Por ello, es fácil reconocer el espíritu borgiano de Ficciones (1944) o El Aleph (1949) ya en la que fue su primera obra narrativa, Historia universal de la infamia (1935). tras empezar a inclinarse por la prosa después de su etapa más poética y vanguardista. Esta obra recopila ocho historias cortas, la mayoría publicados con anterioridad en la prensa argentina, y Etcétera, una colección de entre cinco y ocho cuentos según la edición. El nexo común de los ocho relatos principales es la narración de un hecho delictivo, muestras ejemplares de delincuentes de los que se agrupan unas pocas escenas vitales. Precisamente, el propio Borges critica en el primer prólogo de la obra algunas de las características usuales de estos relatos, con especial atención a la reducción de la vida de un hombre a unas pocas escenas, además del uso de enumeraciones o de la brusquedad narrativa, esto último relacionado con el esquema formal que rige los siete primeros relatos, con títulos insertos entre los fragmentos, tratando de parcelar la historia. La excepción, aparte de los cuentos que conforman Etcétera, la encontramos en Hombre de la esquina rosada.
Jorge Luis Borges |
De esta forma, cada una de las historias acude a un personaje histórico y recogido a su vez en alguna fuente de autoridad que Borges también recopila al final de la obra, como si estuviéramos ante un estudio real sobre la infamia, en un juego metaliterario semejante al que otros autores han empleado, como Vila-Matas en Historia abreviada de la literatura portátil (1985) o el propio autor argentino en relatos posteriores. En efecto, las obras citadas existen en su mayoría, pero el material original o real es alterado y ficcionado, alterando datos o reelaborando la acción a fin de recrear un relato literario. En este sentido, se reafirma el ideal borgiano de que la literatura juega sobre sí misma, como entre espejos, basándose todo en textos primigenios imposibles de encontrar.
Así pues, se parte de la historia real, ya alterada seguramente por las fuentes a las que acude el escritor argentino, para ser modificadas con una intención literaria. Ahí tenemos, por ejemplo, el supuesto carácter universal de esta historia, que remite a personajes de distintos lugares del mundo. Sin embargo, resulta llamativo que, en realidad, la mayoría se relacionan con un tipo de personaje exótico o cinematográfico. Encontramos desde personajes anglosajones, como el impostor Tom Castro o el cacique Monk Eastman, y, más en concreto, norteamericanos, con vaqueros como Billy el Niño o esclavistas como Lazarus Morell, hasta piratas o samuráis, remitiendo a lo oriental, con Ching o Kotsuké no Suké, incluyendo, finalmente, al mundo árabe, con Hákim de Merv y la mayoría de cuentos de Etcétera. Tan solo Hombre de la esquina rosada remitirá a la propia Argentina.

(Datos aportados)
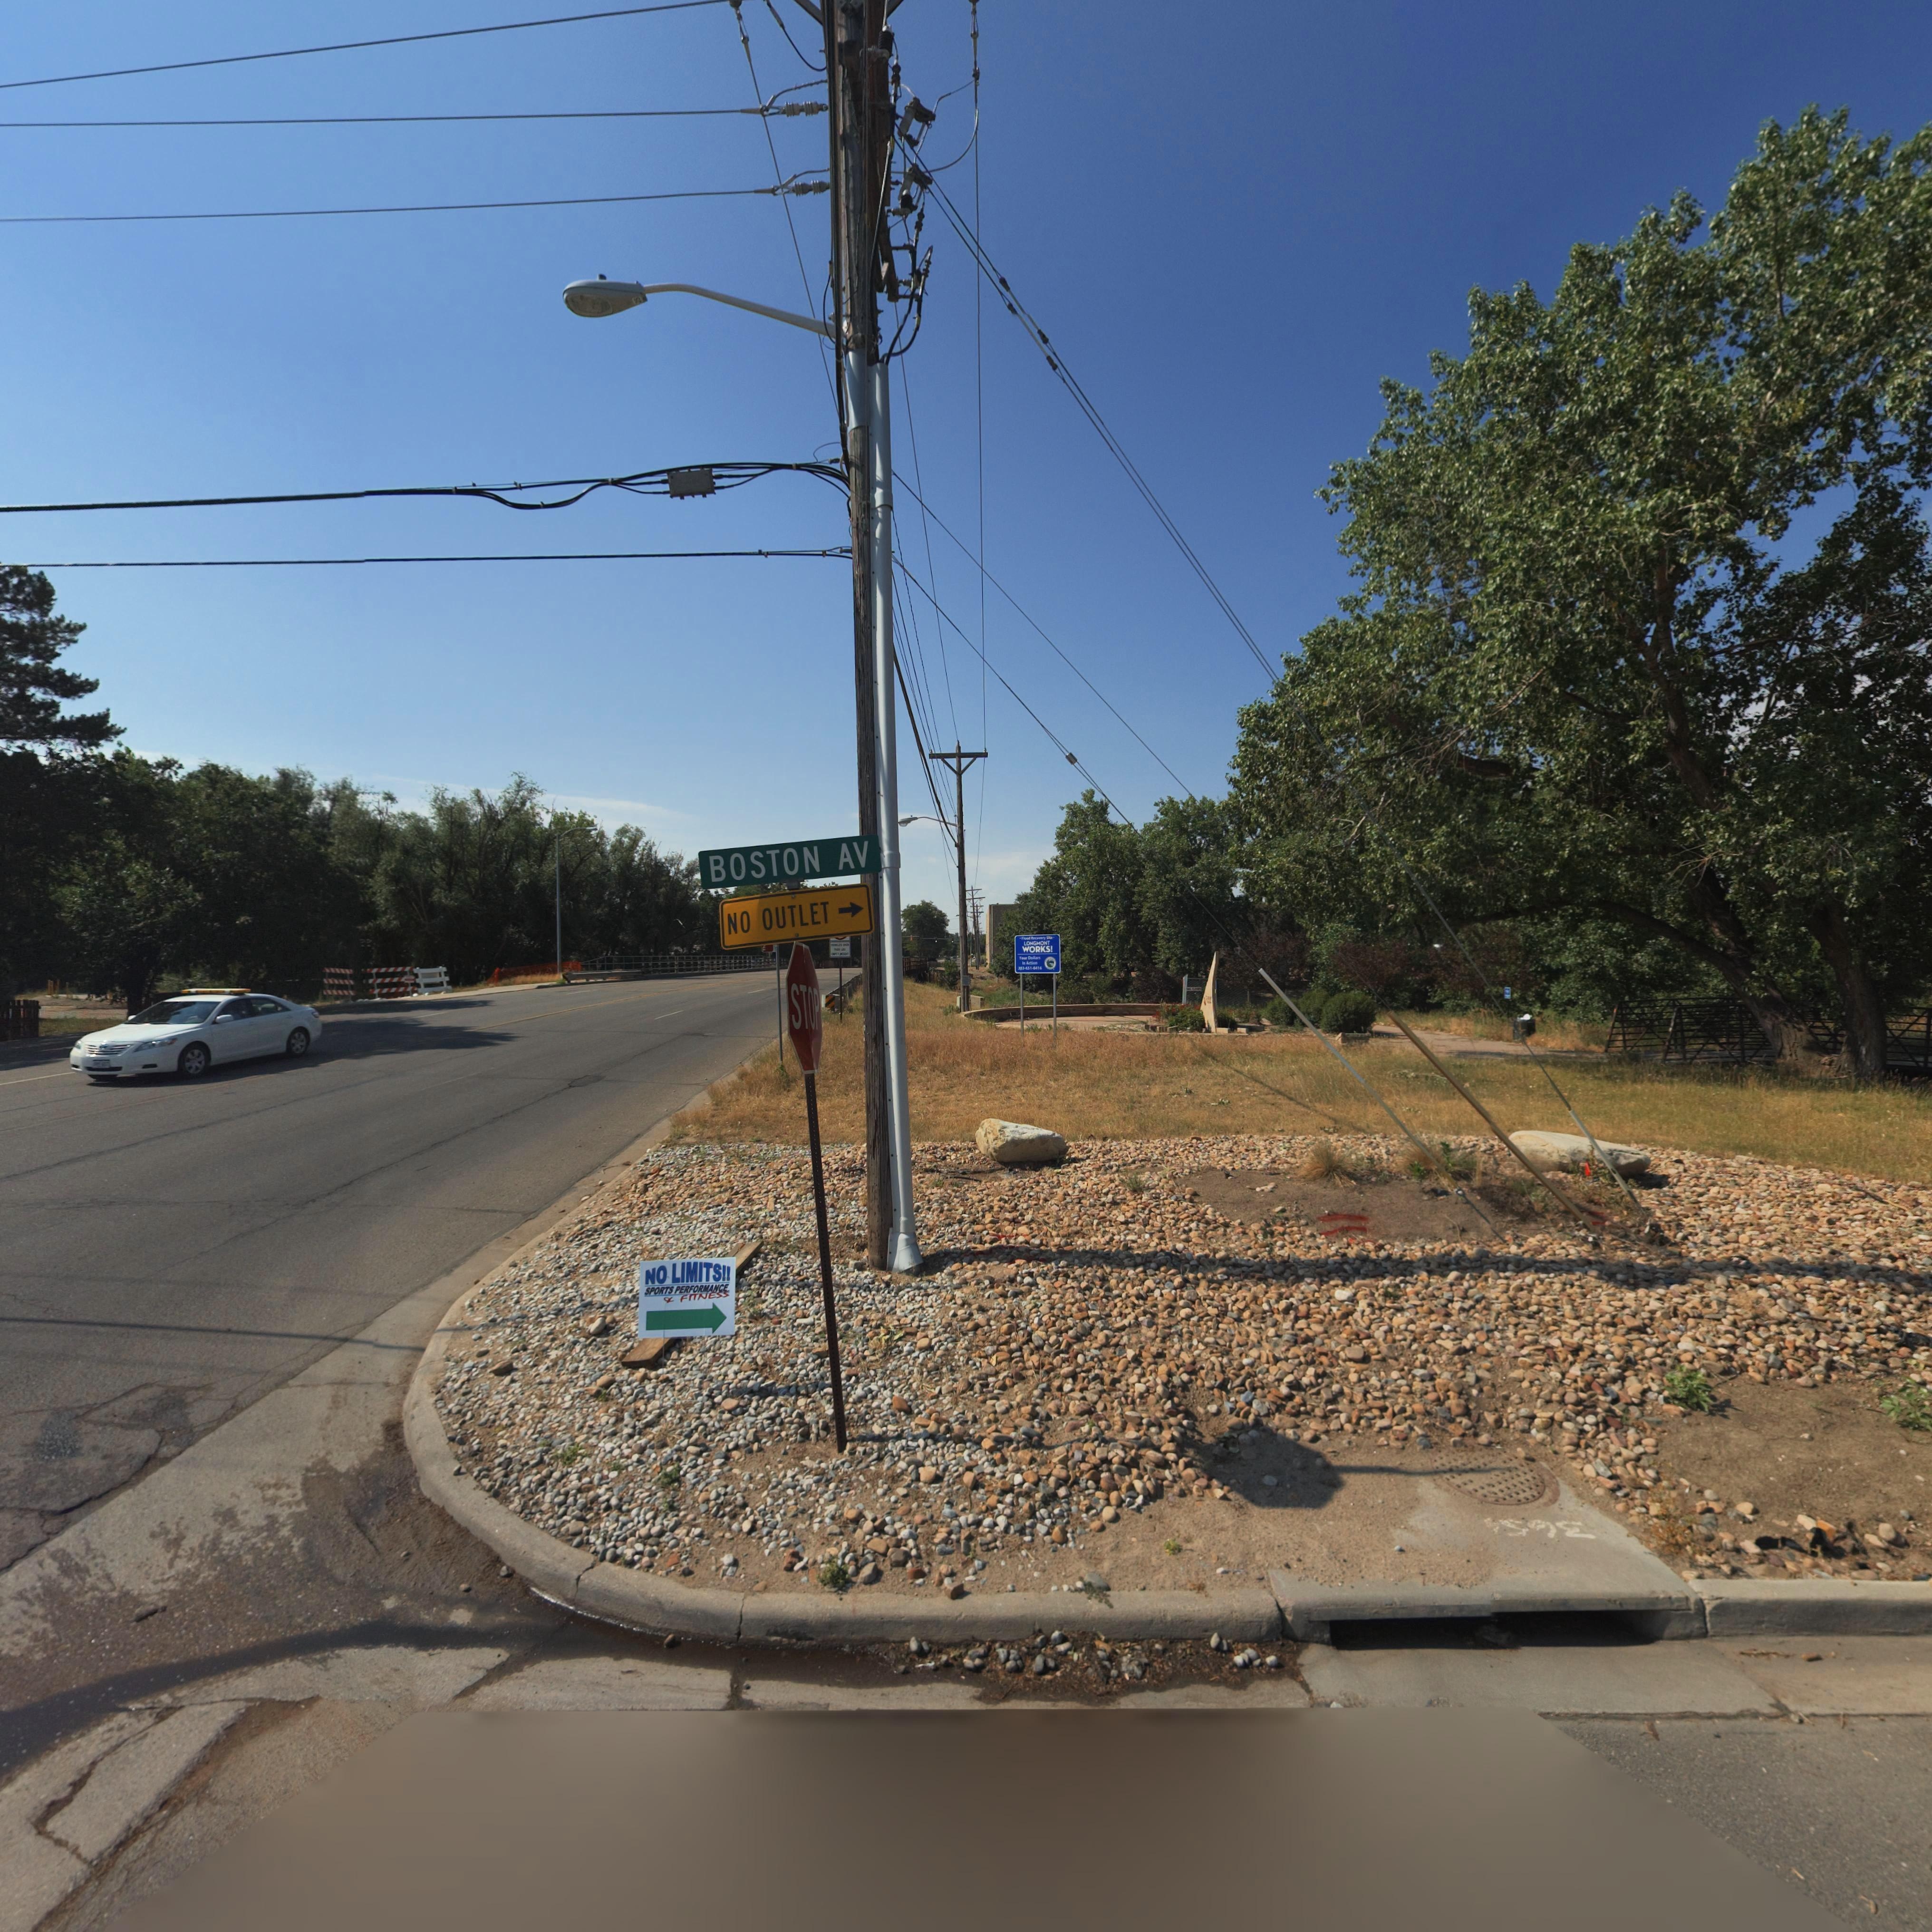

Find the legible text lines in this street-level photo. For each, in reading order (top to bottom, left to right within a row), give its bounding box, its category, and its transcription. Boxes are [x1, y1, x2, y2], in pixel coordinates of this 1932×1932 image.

(Encargo A) ¿Qué personajes de los relatos nombra por su nombre el fragmento sobre Historia universal de la infamia?
(Encargo B) Cita del fragmento sobre Historia universal de la infamia el tramo que empieza con "Jorge Luis Borges" y continúa hasta "imposibles de encontrar.".
Los datos proceden de otra fuente.

(Respuesta A) Tom Castro, Monk Eastman, Billy el Niño, Lazarus Morell, Ching, Kotsuké no Suké y Hákim de Merv.

(Respuesta B)
Jorge Luis Borges |
De esta forma, cada una de las historias acude a un personaje histórico y recogido a su vez en alguna fuente de autoridad que Borges también recopila al final de la obra, como si estuviéramos ante un estudio real sobre la infamia, en un juego metaliterario semejante al que otros autores han empleado, como Vila-Matas en Historia abreviada de la literatura portátil (1985) o el propio autor argentino en relatos posteriores. En efecto, las obras citadas existen en su mayoría, pero el material original o real es alterado y ficcionado, alterando datos o reelaborando la acción a fin de recrear un relato literario. En este sentido, se reafirma el ideal borgiano de que la literatura juega sobre sí misma, como entre espejos, basándose todo en textos primigenios imposibles de encontrar.